The current plan to close Rikers Island would require the city to cut down the total population of inmates at the facility and then house them in each of the boroughs.

The existing facility that Gonzalez and members of the Committee to Close Rikers Island have in mind for Brooklyn is the House of Detention, located on the corner of Atlantic Avenue and Boerum Place. However, that facility currently houses 815 inmates and would have to be expanded.

This is not the first time the first time the city has attempted to increase the size of the House of Detention. When it reopened in 2008 after being closed for several years, a renovation plan that was proposed by then-Mayor Michael Bloomberg and others would have increased its size to approximately 1,500 beds. Residents, community groups and politicians fought the expansion plan, though, and it was ultimately killed with the help of then- NYC Comptroller Bill Thompson.

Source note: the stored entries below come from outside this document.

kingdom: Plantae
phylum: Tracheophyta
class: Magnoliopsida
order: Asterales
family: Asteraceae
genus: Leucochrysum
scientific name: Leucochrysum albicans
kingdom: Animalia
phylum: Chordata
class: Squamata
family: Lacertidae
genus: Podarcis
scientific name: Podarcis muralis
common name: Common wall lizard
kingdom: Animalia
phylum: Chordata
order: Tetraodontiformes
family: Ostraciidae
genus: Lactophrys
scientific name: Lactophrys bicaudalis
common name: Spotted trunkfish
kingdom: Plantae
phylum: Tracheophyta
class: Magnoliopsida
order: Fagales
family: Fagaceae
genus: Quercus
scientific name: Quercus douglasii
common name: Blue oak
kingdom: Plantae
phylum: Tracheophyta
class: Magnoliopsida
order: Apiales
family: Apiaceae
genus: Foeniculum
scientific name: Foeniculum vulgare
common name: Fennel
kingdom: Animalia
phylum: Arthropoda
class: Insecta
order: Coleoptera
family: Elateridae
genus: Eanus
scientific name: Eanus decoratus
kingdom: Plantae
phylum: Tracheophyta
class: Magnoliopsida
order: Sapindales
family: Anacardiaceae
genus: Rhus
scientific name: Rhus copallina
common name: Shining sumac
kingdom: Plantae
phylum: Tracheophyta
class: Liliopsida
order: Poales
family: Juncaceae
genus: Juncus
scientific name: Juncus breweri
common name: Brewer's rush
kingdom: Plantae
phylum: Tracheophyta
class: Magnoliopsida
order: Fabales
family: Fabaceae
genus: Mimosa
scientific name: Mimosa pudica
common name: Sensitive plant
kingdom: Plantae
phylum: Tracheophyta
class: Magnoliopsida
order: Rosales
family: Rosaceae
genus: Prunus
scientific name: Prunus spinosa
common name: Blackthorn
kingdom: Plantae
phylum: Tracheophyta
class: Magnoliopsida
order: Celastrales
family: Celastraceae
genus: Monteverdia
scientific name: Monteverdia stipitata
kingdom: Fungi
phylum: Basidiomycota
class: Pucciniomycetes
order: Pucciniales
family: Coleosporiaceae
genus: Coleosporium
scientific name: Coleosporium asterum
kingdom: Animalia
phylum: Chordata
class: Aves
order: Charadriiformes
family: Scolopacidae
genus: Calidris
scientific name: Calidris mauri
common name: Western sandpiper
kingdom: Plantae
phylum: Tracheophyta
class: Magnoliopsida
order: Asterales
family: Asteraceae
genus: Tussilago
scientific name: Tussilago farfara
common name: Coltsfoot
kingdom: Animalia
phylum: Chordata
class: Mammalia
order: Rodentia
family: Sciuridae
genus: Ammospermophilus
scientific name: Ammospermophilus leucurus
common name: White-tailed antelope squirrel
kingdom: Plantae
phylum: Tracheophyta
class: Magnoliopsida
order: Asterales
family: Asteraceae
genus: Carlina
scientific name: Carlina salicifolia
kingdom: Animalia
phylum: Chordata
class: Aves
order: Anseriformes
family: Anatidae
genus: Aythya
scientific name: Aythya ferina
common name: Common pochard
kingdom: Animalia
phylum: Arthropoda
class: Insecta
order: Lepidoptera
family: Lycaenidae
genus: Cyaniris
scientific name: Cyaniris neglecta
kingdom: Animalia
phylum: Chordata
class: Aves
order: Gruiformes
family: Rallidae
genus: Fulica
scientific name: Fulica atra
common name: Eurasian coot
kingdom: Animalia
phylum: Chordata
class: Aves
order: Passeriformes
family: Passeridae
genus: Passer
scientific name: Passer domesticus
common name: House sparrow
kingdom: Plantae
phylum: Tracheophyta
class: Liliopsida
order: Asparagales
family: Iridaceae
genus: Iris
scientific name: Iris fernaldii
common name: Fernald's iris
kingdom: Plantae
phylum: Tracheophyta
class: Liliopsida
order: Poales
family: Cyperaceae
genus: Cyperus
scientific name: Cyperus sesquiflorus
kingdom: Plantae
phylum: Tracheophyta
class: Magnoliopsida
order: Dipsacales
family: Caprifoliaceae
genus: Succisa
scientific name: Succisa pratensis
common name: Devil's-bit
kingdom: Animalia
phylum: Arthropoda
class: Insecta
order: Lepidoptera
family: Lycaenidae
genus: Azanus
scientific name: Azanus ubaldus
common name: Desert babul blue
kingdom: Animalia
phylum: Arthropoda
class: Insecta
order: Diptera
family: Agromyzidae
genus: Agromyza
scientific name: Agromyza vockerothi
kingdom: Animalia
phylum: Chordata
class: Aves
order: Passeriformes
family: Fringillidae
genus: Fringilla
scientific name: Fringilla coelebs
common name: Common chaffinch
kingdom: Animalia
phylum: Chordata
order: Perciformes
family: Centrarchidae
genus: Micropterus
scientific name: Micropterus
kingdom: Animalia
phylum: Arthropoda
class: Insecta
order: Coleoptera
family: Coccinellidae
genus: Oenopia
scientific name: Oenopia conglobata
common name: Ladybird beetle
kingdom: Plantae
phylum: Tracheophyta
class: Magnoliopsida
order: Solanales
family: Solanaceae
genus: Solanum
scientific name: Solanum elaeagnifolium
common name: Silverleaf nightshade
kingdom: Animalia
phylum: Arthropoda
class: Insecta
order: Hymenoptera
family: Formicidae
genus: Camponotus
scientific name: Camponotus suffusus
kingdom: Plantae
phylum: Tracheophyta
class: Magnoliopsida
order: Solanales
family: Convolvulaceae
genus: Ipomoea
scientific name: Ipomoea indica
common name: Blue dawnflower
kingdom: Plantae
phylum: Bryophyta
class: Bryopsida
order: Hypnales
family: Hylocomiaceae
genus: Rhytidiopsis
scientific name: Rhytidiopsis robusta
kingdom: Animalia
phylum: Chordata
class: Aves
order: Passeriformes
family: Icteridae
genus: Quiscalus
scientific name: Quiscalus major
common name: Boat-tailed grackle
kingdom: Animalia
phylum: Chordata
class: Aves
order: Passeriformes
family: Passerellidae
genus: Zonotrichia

At the time, Community Board 2 and other groups opposed the expansion because of concerns about visitors loitering on the streets, complaints about visitors allegedly leaving guns and contraband on nearby residents’ property, and double- and triple-parked cars.

However, in the last 10 years since the House of Detention has reopened, CB2’s District Manager Robert Perris said the jail has been a “good neighbor,” so the board wouldn’t reject an expansion plan outright. However, it has still not decided if it is for or against the proposal.

“Before it reopened, [the House of Detention] made physical changes, they built a new visitor center, so the complaint of people loitering in the street went away,” Perris said. “It’s the community board’s position that they are not a bad neighbor in a downtown setting where the courts are located.”

The biggest issue that remains is street parking. Although Perris said that double- and triple-parking hasn’t been an issue, there still is a problem with illegal parking-placard abuse by prison guards. This could be exacerbated by expanding the capacity of the jail.

Ultimately, the community board may oppose the plan out of fear of losing parking spots, which could hurt businesses on Atlantic Avenue.

Expanding on Brooklyn’s current facility would require a Uniform Land Use Review Procedure (ULURP). This complicated process requires approval from the community board, the borough president, the City Planning Commission, the City Council and Mayor Bill de Blasio.